The new LSJ from TLG

 
I would particularly commended the new online version of Liddell and Scott (LSJ), which appeared earlier this year on the website of Thesaurus Linguae Graecae (TLG). It is said to be corrected, unlike the Perseus version. There is a brief history of the TLG version of LSJ on the TLG website. It brings up the context of each quotation from the TLG database, even for non-subscribers. The ability to search definition text may also be useful, particularly to writers of Greek verse and prose (though I daresay most academics have better things to with their time than write verse like Sophocles, as schoolteachers of yore did).

Miscellaneous materials

This is a fast moving field. There are projects which will render this post obsolete fairly soon, I hope. I have not attempted to cover archaeological materials, or non-Greek and Roman materials. The Stoa Consortium website is a good place to look for links for more Greek and Roman-related websites. It was there I found the Online Suda, which I have not used yet, but no doubt will be using.

For more systematic coverage of what is available on the Net, turn to the Intute Classics page. This is an admirable resource, although according their website JISC has withdrawn funding, and it will not be kept up to date. In Germany (as noted above) the state just gets on and does what is required, quietly. The rhetoric of ‘Digital Britain,’ on the other hand, (like the rhetoric of ‘Education, Education, Education!’ before it), is like a snow storm, whereas the un-thought-through consequences of decisions which seemed good at the time will be like an Iliad. (My future post on rising university fees in England is still embryonic!).

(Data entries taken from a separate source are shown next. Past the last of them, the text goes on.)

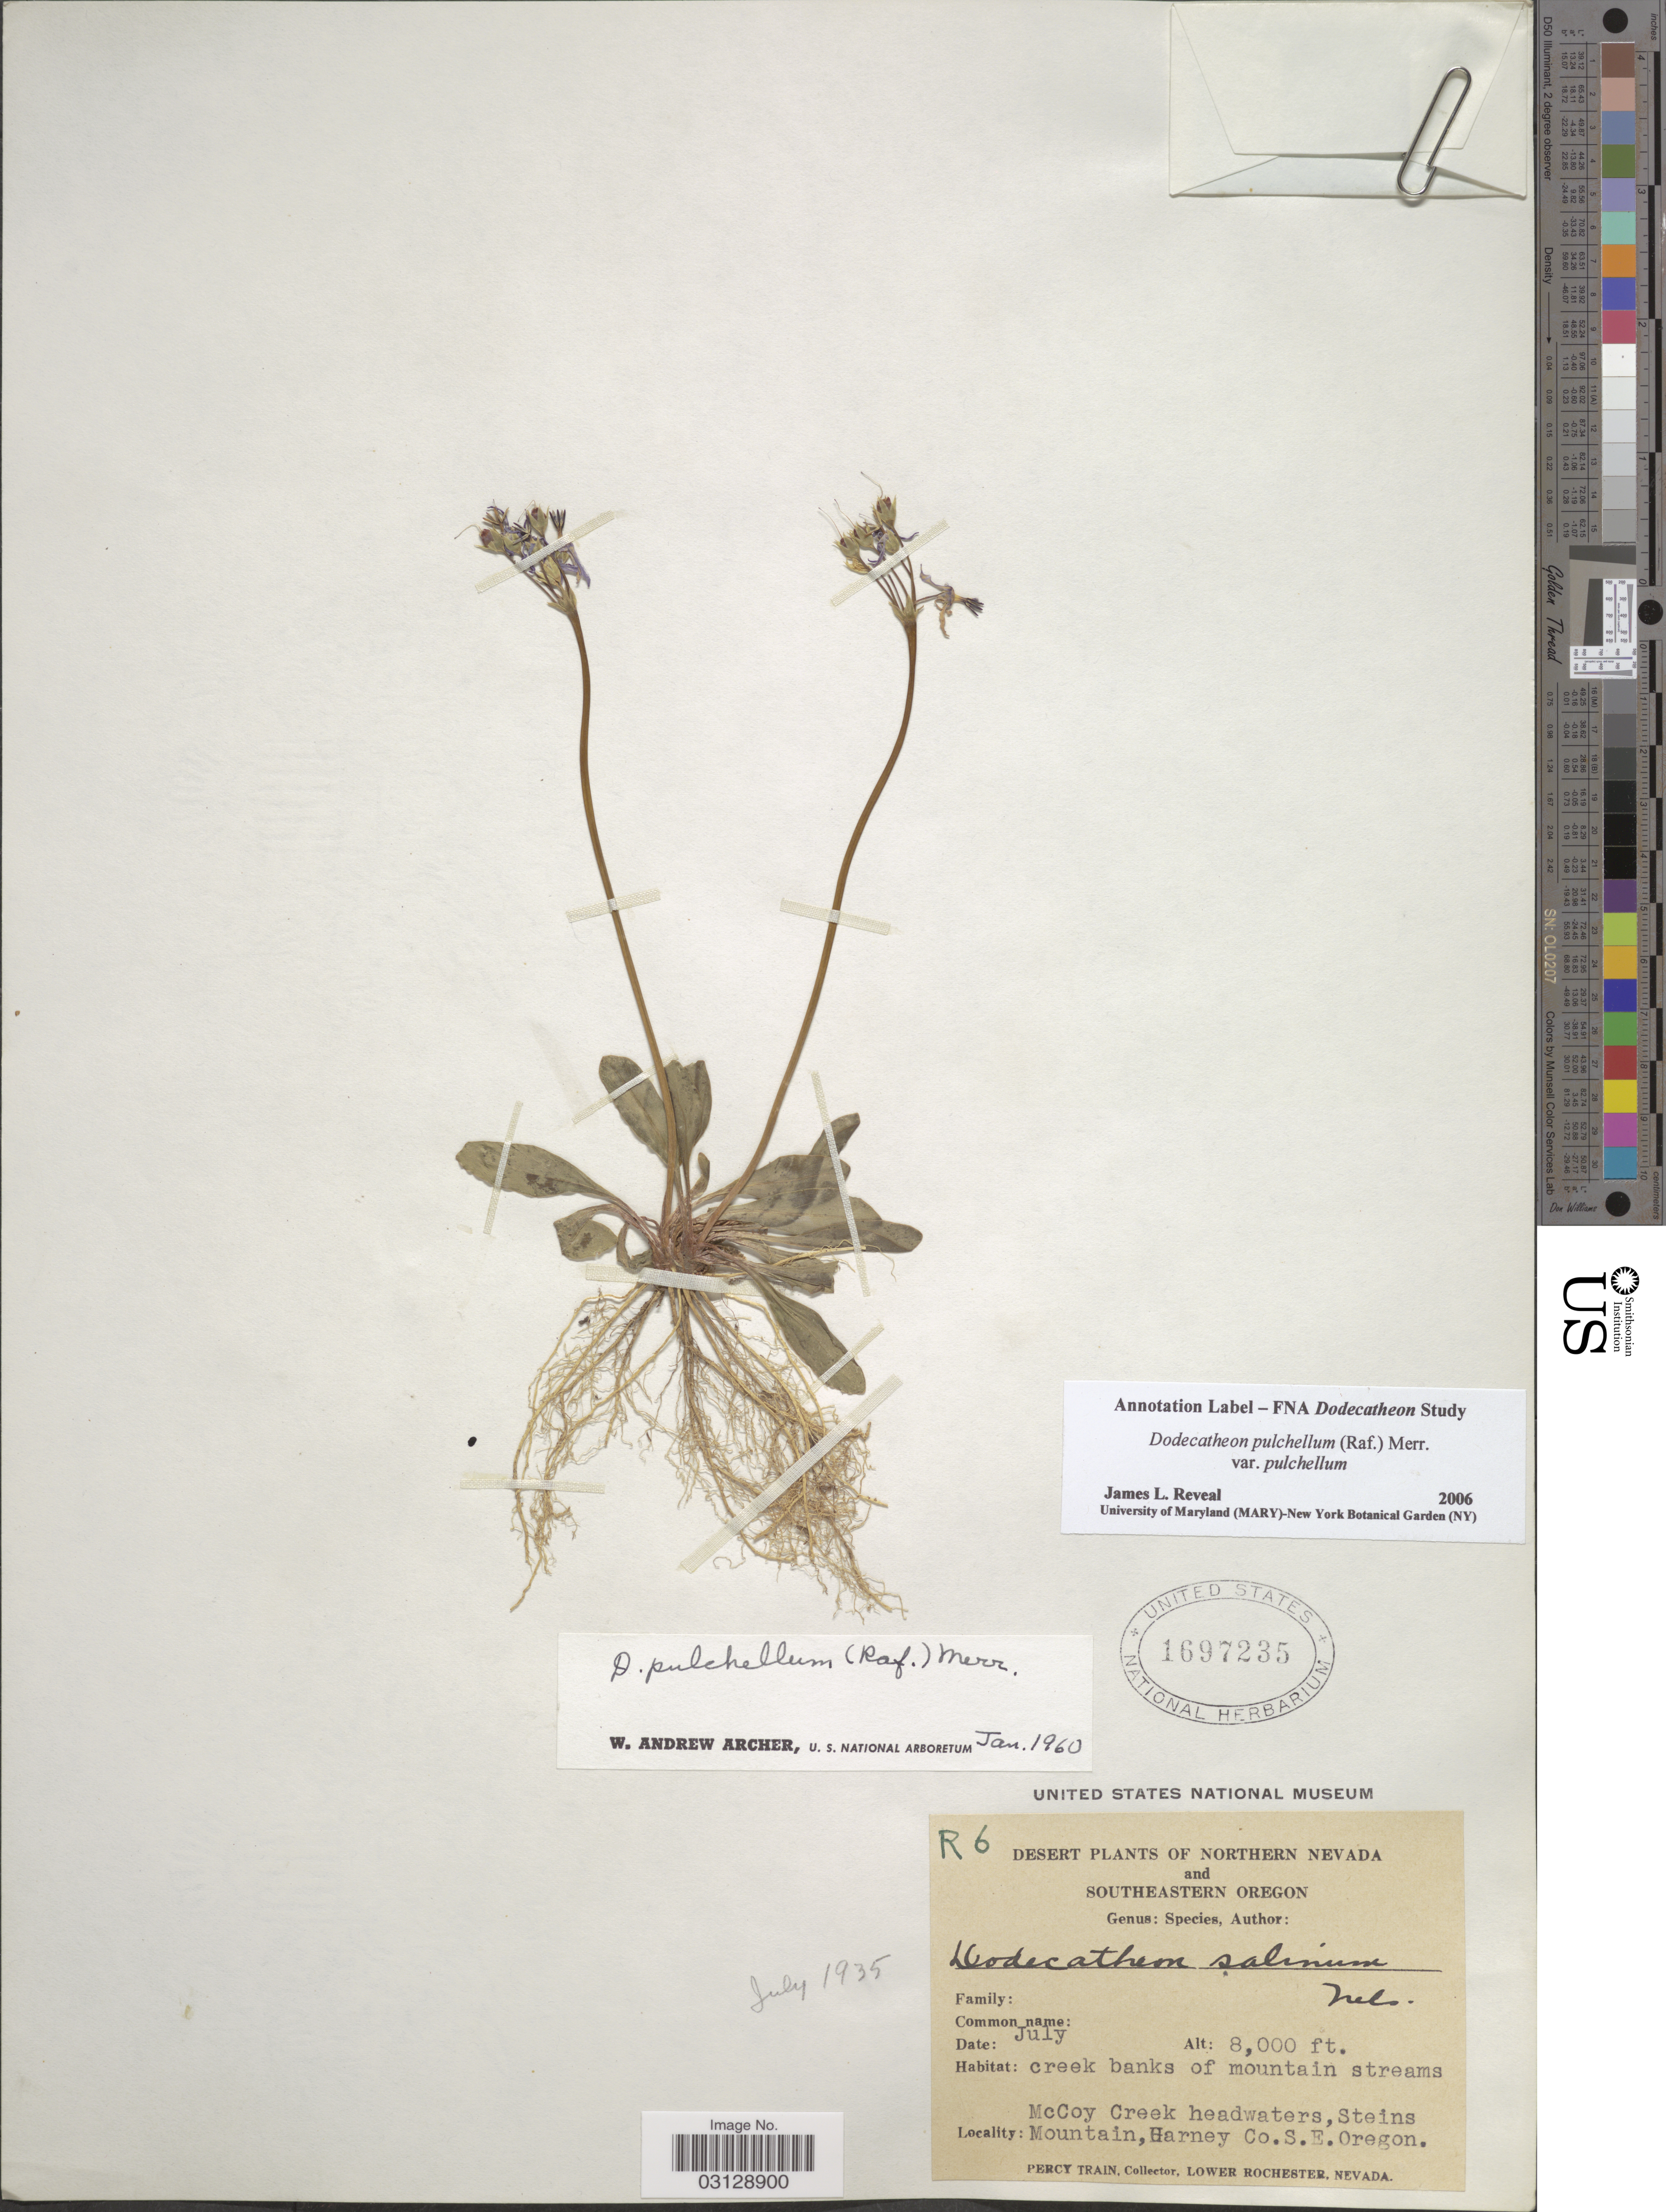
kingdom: Plantae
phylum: Tracheophyta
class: Magnoliopsida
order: Ericales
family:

There is a wider question about why any academic monograph should have to appear in a very expensive hardback, when it might suit universities and library budgets better to provide a version for electronic book readers such as Kindle. That will come, no doubt. Those outside the university system, like the scholars and readers formerly behind the Iron curtain, and in other under-funded places, must enjoy what is available. The offering is pretty good.